That'll work, but requires repeatedly ignoring the big-fat-warning :)

Backport of 81ad4276b505e987dd8ebbdf63605f92cd172b52 failed to adjust
for intervening ->get_trip_temp() argument type change, thus causing
stack protector to panic.

drivers/thermal/thermal_core.c: In function ‘thermal_zone_device_register’:
drivers/thermal/thermal_core.c:1569:41: warning: passing argument 3 of
‘tz->ops->get_trip_temp’ from incompatible pointer type [-Wincompatible-pointer-types]
if (tz->ops->get_trip_temp(tz, count, &trip_temp))
^
drivers/thermal/thermal_core.c:1569:41: note: expected ‘long unsigned int *’
but argument is of type ‘int *’

CC: <[email protected]> #3.18,#4.1
Signed-off-by: Mike Galbraith <[email protected]>
---
drivers/thermal/thermal_core.c | 2 +-
1 file changed, 1 insertion(+), 1 deletion(-)
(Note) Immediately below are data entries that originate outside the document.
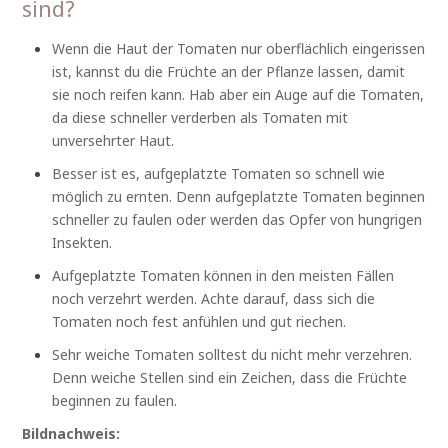
sind?
Wenn die Haut der Tomaten nur oberflächlich eingerissen
ist, kannst du die Früchte an der Pflanze lassen, damit
sie noch reifen kann. Hab aber ein Auge auf die Tomaten,
da diese schneller verderben als Tomaten mit
unversehrter Haut.
Besser ist es, aufgeplatzte Tomaten so schnell wie
möglich zu ernten. Denn aufgeplatzte Tomaten beginnen
schneller zu faulen oder werden das Opfer von hungrigen
Insekten.
Aufgeplatzte Tomaten können in den meisten Fällen
noch verzehrt werden. Achte darauf, dass sich die
Tomaten noch fest anfühlen und gut riechen.
Sehr weiche Tomaten solltest du nicht mehr verzehren.
Denn weiche Stellen sind ein Zeichen, dass die Früchte
beginnen zu faulen.
Bildnachweis: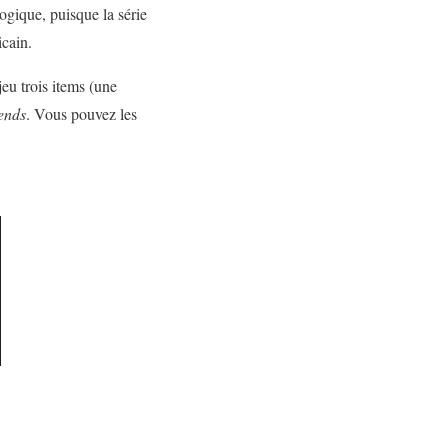
ogique, puisque la série
cain.
jeu trois items (une
ends
. Vous pouvez les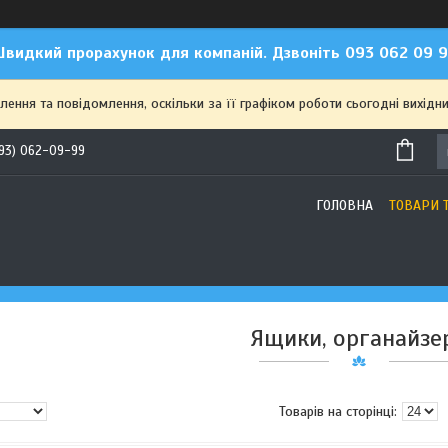
видкий прорахунок для компаній. Дзвоніть 093 062 09 
ння та повідомлення, оскільки за її графіком роботи сьогодні вихідн
93) 062-09-99
ГОЛОВНА
ТОВАРИ 
Ящики, органайзе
--- a/drivers/thermal/thermal_core.c
+++ b/drivers/thermal/thermal_core.c
@@ -1491,7 +1491,7 @@ struct thermal_zone_device *thermal_zone
{
struct thermal_zone_device *tz;
enum thermal_trip_type trip_type;
- int trip_temp;
+ unsigned long trip_temp;
int result;
int count;
int passive = 0;

2016-04-23 02:03:05

by Sasha Levin

[permalink] [raw]
Subject: Re: [regression] linux318, linux41 - kernel stack is corrupted

On 04/22/2016 06:16 AM, Mike Galbraith wrote:
> On Fri, 2016-04-22 at 17:23 +0900, Greg Kroah-Hartman wrote:
>> On Fri, Apr 22, 2016 at 10:10:59AM +0200, Sebastian M. Bobrecki wrote:
>>> W dniu 22.04.2016 o 09:55, Greg Kroah-Hartman pisze:
>>>> On Fri, Apr 22, 2016 at 09:47:04AM +0200, Sebastian M. Bobrecki wrote:
>>>>> Hi,
>>>>>
>>>>> I just hit the same with 4.1.22 on Gentoo. 4.1.21 are working fine.
>>>>>
>>>>> On 22.04.2016 at 08:46, Greg Kroah-Hartman wrote:
>>>>>> ...
>>>>>> You are going to have to be a bit more specific here...
>>>>>> What is the oops message? How do you reproduce this? Does it also
>>>>>> happen on 4.6-rc4?
>>>>>>
>>>>>> Can you run 'git bisect' to find the offending patch?
>>>>>>
>>>>> Greg have you seen screenshots linked by Philip?
>>>> I saw no such screenshots in the email.
>>> They are here: https://github.com/manjaro/packages-core/issues/36
>>
>> Looks like an acpi thermal patch got backported incorrectly, again, 'git
>> bisect' is going to help out the best here.
>
> That'll work, but requires repeatedly ignoring the big-fat-warning :)
>
> Backport of 81ad4276b505e987dd8ebbdf63605f92cd172b52 failed to adjust
> for intervening ->get_trip_temp() argument type change, thus causing
> stack protector to panic.
>
> drivers/thermal/thermal_core.c: In function ‘thermal_zone_device_register’:
> drivers/thermal/thermal_core.c:1569:41: warning: passing argument 3 of
> ‘tz->ops->get_trip_temp’ from incompatible pointer type [-Wincompatible-pointer-types]
> if (tz->ops->get_trip_temp(tz, count, &trip_temp))
> ^
> drivers/thermal/thermal_core.c:1569:41: note: expected ‘long unsigned int *’
> but argument is of type ‘int *’
>
> CC: <[email protected]> #3.18,#4.1
> Signed-off-by: Mike Galbraith <[email protected]>
> ---
> drivers/thermal/thermal_core.c | 2 +-
> 1 file changed, 1 insertion(+), 1 deletion(-)
>
> --- a/drivers/thermal/thermal_core.c
> +++ b/drivers/thermal/thermal_core.c
> @@ -1491,7 +1491,7 @@ struct thermal_zone_device *thermal_zone
> {
> struct thermal_zone_device *tz;
> enum thermal_trip_type trip_type;
> - int trip_temp;
> + unsigned long trip_temp;
> int result;
> int count;
> int passive = 0;
>

Thanks!

I'll put it on both 3.18 and 4.1, and will try to ship it within a day or
two once all tests have gone through.


Thanks,
Sasha